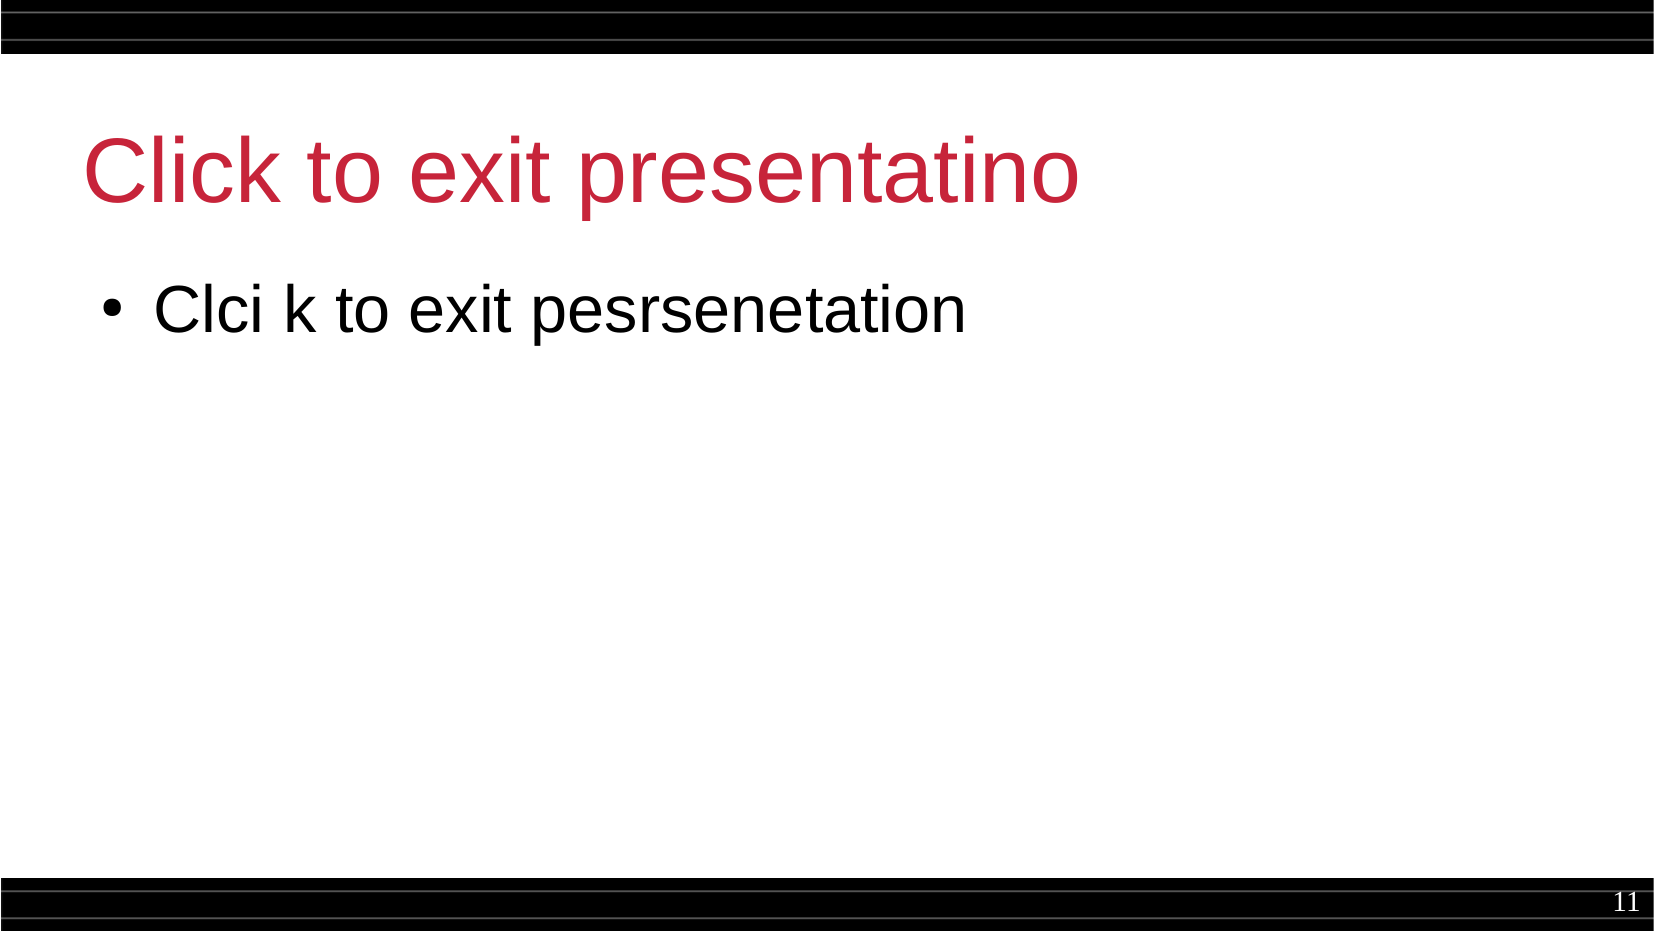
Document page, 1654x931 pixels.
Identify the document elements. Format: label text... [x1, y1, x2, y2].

title Click to exit presentatino [82, 92, 1571, 249]
picture [1, 878, 1654, 931]
list Clci k to exit pesrsenetation [82, 271, 1571, 758]
picture [1, 0, 1654, 54]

·····

SET TASK: Rewrite the records with "elements" replaced by "components" and everything else left unchanged. Leave the pictures out of your answer.

THE COMPLETED TASK:
Document page, 1654x931 pixels.
Identify the document components. Format: label text... [x1, y1, x2, y2].

title Click to exit presentatino [82, 92, 1571, 249]
picture [1, 878, 1654, 931]
list Clci k to exit pesrsenetation [82, 271, 1571, 758]
picture [1, 0, 1654, 54]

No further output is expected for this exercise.